Over-Complexity

Some designers delight in making things more complicated than they need to be, even when that complexity inconveniences the user - as though the very technicality of the site is some kind of personal award to the site designer!

There really is NO NEED to design a simple site with complex coding. Indeed, many seemingly complex tasks can be done amazingly simply.

I am not talking about workarounds and make-do here, though there certainly is a place for that when it is all that can be done. No, I am talking about using the simplest form of coding, and the fastest, least intensive choices that will do the job efficiently.

I have seen a simple site, that was only updated about twice a year, with nothing more than articles and links to them, which was coded in ASP. Each page took four to five minutes to download on dial-up. The resulting page had nothing but a header, a sidebar navigation, and a story. There were no dynamic features on the site at all. Nothing that required high level programming.

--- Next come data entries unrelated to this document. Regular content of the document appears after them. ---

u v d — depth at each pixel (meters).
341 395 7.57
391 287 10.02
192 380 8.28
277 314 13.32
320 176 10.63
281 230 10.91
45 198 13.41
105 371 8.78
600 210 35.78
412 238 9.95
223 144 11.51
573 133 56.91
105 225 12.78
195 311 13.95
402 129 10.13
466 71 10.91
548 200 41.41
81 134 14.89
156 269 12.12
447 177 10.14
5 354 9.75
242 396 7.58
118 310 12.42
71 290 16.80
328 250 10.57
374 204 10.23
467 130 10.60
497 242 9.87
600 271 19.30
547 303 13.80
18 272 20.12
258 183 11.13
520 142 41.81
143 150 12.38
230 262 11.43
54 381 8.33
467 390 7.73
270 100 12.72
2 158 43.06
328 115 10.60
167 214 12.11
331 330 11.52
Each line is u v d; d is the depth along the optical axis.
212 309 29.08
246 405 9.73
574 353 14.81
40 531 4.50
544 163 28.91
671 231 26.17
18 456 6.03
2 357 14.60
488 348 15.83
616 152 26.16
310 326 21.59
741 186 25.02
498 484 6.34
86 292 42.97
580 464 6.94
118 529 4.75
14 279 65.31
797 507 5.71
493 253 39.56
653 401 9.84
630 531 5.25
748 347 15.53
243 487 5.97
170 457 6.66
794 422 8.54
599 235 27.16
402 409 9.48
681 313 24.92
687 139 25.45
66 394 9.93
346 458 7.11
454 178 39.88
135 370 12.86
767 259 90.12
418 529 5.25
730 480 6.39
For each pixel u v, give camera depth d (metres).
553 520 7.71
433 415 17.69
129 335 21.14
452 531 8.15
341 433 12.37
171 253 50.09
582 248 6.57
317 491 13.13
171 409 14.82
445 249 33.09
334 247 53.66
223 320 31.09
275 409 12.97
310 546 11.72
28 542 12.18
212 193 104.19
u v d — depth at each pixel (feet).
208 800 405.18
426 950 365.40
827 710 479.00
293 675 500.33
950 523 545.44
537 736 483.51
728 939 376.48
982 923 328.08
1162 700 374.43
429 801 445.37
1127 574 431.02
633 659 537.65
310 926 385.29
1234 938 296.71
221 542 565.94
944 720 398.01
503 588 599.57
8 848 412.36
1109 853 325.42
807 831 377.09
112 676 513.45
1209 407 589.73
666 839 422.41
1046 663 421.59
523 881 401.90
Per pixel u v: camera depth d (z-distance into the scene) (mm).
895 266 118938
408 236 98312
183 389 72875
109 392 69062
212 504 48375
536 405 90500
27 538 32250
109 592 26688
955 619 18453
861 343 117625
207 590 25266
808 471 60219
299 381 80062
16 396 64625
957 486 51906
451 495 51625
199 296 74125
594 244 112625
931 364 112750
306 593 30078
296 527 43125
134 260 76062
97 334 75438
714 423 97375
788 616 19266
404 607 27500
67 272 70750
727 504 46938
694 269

Yet the designer had created the site with dynamic code which took 10 times as long to download as it would have if simple static pages had been used.

I have seen other sites that used far more complex coding than what they needed, which caused unnecessary delays (slowing down the page by many times over what the alternatives would have done), and which instead of enhancing the function of the site, merely made it inconvenient and frustrating.

The rule on this ought to be to use the fastest, most efficient coding possible. That each page should be made as convenient as possible for the user, and NEVER just a means of displaying the advanced skills of a designer!

Advanced skills are nothing to brag about if, in obtaining them, the coder has forsaken their common sense.